## DOCUMENT

#####

In [1]:
from pyspark.sql import SparkSession
from pyspark.sql.types import StructType, StructField, IntegerType, StringType, ArrayType, TimestampType
from pyspark.sql.functions import col, to_timestamp, rand, lit, collect_list, array

In [2]:
spark = SparkSession.builder \
    .master("local") \
    .appName("SparkByExamples.com") \
    .getOrCreate()

In [3]:
# Define article custom schema
schemaArticle = StructType([
	StructField('_id', StringType(), True),
	StructField('title', StringType(), True),
	StructField('authors',
		ArrayType(
		StructType([
			 StructField('idAuth', StringType(), True),
			 StructField('org', StringType(), True)
		]), True)
	),
	StructField('n_citation', IntegerType(), True), 
	StructField('abstract', StringType(), True), 
	StructField('doi', StringType(), True),
	StructField('keywords', ArrayType(StringType()), True),
	StructField('isbn', StringType(), True),
	StructField('page_start', StringType(), True),
	StructField('page_end', StringType(), True),
	StructField('year', IntegerType(), True),
	StructField('fos', ArrayType(StringType()), True),
	StructField('references', ArrayType(StringType()), True),
	StructField('venue',
		StructType([
			 StructField('raw', StringType(), True),
			 StructField('type', IntegerType(), True),
			 StructField('issue', StringType(), True),
			 StructField('volume', StringType(), True),
			 StructField('publisher', StringType(), True)
		])
	),
])

In [4]:
#we decided to use import from schema to explicitly show data structure
df_articles = spark.read.schema(schemaArticle).json("./dblp_sample_filtered_spark.json", multiLine=True)

#####

## GOAL
Extend the PySpark notebook above, picking up after the cell that reads the JSON file into df_articles.

Collection entries:
#####

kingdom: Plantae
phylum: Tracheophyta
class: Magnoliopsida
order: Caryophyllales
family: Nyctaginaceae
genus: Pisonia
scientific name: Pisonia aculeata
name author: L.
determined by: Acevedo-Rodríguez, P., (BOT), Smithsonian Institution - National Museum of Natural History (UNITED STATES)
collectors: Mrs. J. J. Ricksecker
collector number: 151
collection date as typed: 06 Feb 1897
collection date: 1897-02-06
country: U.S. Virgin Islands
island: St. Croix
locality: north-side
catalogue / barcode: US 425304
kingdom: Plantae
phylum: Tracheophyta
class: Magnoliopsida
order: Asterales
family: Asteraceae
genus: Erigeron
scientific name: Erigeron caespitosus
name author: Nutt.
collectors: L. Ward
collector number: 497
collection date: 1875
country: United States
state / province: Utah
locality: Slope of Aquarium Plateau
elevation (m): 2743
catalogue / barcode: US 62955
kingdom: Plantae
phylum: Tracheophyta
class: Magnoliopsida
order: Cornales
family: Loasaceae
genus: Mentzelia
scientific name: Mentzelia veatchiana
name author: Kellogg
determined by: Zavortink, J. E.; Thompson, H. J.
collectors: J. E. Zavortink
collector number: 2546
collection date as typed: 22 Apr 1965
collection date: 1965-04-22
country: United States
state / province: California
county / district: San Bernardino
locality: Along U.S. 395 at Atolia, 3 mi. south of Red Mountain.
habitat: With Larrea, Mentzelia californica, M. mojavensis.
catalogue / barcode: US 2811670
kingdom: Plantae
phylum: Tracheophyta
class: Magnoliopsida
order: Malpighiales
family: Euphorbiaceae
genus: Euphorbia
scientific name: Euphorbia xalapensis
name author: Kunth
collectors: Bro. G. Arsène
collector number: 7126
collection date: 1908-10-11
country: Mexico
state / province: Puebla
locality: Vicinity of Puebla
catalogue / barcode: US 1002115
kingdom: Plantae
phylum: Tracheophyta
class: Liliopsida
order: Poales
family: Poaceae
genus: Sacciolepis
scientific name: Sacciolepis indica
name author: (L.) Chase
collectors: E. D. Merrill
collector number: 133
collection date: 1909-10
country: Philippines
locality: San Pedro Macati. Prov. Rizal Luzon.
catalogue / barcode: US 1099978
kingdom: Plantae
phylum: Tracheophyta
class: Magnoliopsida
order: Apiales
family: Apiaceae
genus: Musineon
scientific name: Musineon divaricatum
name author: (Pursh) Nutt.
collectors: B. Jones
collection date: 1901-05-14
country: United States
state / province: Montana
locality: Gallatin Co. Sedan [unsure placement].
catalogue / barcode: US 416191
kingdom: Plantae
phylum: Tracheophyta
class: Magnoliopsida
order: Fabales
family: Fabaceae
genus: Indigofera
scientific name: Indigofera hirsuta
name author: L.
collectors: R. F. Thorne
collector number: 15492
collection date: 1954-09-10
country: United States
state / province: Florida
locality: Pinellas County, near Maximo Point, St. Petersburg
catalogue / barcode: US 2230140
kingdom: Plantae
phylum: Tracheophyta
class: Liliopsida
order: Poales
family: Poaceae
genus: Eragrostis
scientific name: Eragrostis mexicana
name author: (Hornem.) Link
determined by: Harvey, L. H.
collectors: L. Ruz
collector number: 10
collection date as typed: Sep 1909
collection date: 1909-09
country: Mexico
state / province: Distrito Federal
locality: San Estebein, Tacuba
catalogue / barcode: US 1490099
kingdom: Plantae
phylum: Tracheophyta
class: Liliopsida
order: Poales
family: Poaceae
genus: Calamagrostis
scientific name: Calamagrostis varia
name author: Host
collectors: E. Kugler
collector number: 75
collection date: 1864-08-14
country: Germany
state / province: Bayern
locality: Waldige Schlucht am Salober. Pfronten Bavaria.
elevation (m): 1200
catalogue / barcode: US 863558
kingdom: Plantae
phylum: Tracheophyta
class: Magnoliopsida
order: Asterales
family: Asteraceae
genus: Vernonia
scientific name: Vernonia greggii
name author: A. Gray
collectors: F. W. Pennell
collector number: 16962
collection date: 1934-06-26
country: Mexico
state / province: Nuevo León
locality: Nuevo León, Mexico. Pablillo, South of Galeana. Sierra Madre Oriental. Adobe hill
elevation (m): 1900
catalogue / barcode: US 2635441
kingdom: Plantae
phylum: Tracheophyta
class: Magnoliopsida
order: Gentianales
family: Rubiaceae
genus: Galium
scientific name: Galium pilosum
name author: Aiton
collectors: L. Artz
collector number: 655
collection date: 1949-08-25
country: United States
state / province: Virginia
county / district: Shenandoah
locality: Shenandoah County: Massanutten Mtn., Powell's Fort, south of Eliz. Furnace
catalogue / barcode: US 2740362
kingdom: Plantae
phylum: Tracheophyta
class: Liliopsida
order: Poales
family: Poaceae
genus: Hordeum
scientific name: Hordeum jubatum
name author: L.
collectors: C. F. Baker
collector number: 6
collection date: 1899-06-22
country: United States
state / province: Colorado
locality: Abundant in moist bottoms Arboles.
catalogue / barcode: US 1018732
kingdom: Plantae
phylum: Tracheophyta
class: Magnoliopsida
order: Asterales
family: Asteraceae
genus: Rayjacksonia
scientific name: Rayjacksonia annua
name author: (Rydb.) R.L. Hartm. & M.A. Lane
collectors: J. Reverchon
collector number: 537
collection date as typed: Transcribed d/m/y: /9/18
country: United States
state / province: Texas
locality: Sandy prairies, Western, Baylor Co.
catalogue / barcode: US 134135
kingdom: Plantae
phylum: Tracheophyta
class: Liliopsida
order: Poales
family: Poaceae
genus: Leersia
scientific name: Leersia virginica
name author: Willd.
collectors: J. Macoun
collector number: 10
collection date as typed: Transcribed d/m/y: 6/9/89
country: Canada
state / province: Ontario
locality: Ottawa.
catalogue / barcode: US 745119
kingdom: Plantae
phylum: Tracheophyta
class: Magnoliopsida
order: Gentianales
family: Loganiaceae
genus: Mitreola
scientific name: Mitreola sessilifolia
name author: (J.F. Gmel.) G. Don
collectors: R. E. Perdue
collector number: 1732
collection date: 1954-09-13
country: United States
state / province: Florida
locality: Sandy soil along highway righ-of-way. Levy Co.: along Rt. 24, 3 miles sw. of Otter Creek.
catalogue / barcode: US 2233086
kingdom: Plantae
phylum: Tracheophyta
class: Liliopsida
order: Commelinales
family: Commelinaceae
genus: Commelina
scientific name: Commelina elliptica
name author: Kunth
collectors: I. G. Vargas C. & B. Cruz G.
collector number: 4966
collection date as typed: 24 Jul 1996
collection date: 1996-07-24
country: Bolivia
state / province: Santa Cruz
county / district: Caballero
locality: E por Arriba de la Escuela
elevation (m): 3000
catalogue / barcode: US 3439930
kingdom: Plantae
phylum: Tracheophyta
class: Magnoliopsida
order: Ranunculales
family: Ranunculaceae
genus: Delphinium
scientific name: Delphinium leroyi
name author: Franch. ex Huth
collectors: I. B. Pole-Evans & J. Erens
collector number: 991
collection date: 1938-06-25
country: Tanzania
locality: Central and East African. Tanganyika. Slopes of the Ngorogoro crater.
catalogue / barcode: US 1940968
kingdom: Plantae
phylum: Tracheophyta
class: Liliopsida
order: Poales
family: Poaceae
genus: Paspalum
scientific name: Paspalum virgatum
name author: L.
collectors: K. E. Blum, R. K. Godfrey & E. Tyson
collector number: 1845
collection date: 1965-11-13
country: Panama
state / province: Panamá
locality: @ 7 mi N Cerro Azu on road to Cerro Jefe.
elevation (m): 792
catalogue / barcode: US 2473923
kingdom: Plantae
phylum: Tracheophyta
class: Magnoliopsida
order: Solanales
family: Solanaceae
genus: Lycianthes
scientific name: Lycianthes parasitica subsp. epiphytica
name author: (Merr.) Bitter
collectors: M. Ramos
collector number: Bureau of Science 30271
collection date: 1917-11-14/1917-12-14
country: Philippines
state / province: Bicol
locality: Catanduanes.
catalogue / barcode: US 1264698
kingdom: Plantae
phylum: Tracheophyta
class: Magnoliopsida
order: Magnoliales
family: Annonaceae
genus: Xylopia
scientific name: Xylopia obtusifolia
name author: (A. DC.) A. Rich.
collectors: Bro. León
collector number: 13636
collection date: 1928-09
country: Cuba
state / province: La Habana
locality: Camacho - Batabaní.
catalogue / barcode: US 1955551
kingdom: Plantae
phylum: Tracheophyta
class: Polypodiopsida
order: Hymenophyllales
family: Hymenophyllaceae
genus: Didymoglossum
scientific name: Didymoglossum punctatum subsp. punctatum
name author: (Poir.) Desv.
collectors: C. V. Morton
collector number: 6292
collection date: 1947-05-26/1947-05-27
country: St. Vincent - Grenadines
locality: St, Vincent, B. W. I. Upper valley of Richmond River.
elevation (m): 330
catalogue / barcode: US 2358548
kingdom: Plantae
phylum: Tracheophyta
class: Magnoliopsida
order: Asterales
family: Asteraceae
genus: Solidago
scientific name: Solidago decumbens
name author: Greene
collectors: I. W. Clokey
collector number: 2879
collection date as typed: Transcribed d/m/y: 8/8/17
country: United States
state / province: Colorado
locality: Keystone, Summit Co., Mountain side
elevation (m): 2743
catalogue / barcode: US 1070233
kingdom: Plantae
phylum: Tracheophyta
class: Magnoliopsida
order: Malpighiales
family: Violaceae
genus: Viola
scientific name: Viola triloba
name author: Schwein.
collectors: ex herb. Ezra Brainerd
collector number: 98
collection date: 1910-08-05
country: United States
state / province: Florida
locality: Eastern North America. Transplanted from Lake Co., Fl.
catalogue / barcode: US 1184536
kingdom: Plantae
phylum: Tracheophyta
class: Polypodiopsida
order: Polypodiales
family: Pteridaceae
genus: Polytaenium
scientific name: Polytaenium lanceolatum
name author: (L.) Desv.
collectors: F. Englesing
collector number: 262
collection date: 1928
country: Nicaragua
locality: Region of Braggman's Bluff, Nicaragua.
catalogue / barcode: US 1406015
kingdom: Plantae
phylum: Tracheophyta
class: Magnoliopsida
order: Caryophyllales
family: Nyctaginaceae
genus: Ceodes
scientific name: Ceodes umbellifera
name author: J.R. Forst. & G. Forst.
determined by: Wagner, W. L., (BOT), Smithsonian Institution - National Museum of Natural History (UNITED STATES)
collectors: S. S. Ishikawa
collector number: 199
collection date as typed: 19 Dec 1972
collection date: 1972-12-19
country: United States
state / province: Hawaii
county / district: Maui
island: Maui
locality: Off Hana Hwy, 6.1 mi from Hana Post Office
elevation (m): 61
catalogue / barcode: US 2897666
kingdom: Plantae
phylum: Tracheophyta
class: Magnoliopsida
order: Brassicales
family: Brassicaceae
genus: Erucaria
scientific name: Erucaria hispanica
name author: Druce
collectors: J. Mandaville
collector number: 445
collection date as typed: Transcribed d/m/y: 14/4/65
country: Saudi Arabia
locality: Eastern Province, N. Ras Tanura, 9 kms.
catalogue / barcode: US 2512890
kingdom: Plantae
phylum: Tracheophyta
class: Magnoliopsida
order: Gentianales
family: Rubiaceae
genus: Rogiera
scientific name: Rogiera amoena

#####

## TASK RESPONSE
In [5]:
#issue, volume and publisher attributes inside venue are moved back in the root structure and removed from the inner struct
df_articles = df_articles.withColumn("issue", col("venue.issue")) \
						.withColumn("volume", col("venue.volume")) \
						.withColumn("publisher", col("venue.publisher")) \
						.withColumn("venue", col("venue").dropFields("issue", "volume", "publisher"))


In [6]:
#VENUES COLLECTION
#A new dataframe is created with attributes of venue and the _id of the article
#then it is all grouped by venue attributes and a list of the articles id for each venue is created
#finally we drop rows with null raw to delete inconsistent tuple
df_venues = df_articles.select("venue.raw", "venue.type", "_id") \
						.groupBy("raw", "type") \
						.agg(collect_list("_id").alias("artIds")) \
						.dropna(subset=["raw"])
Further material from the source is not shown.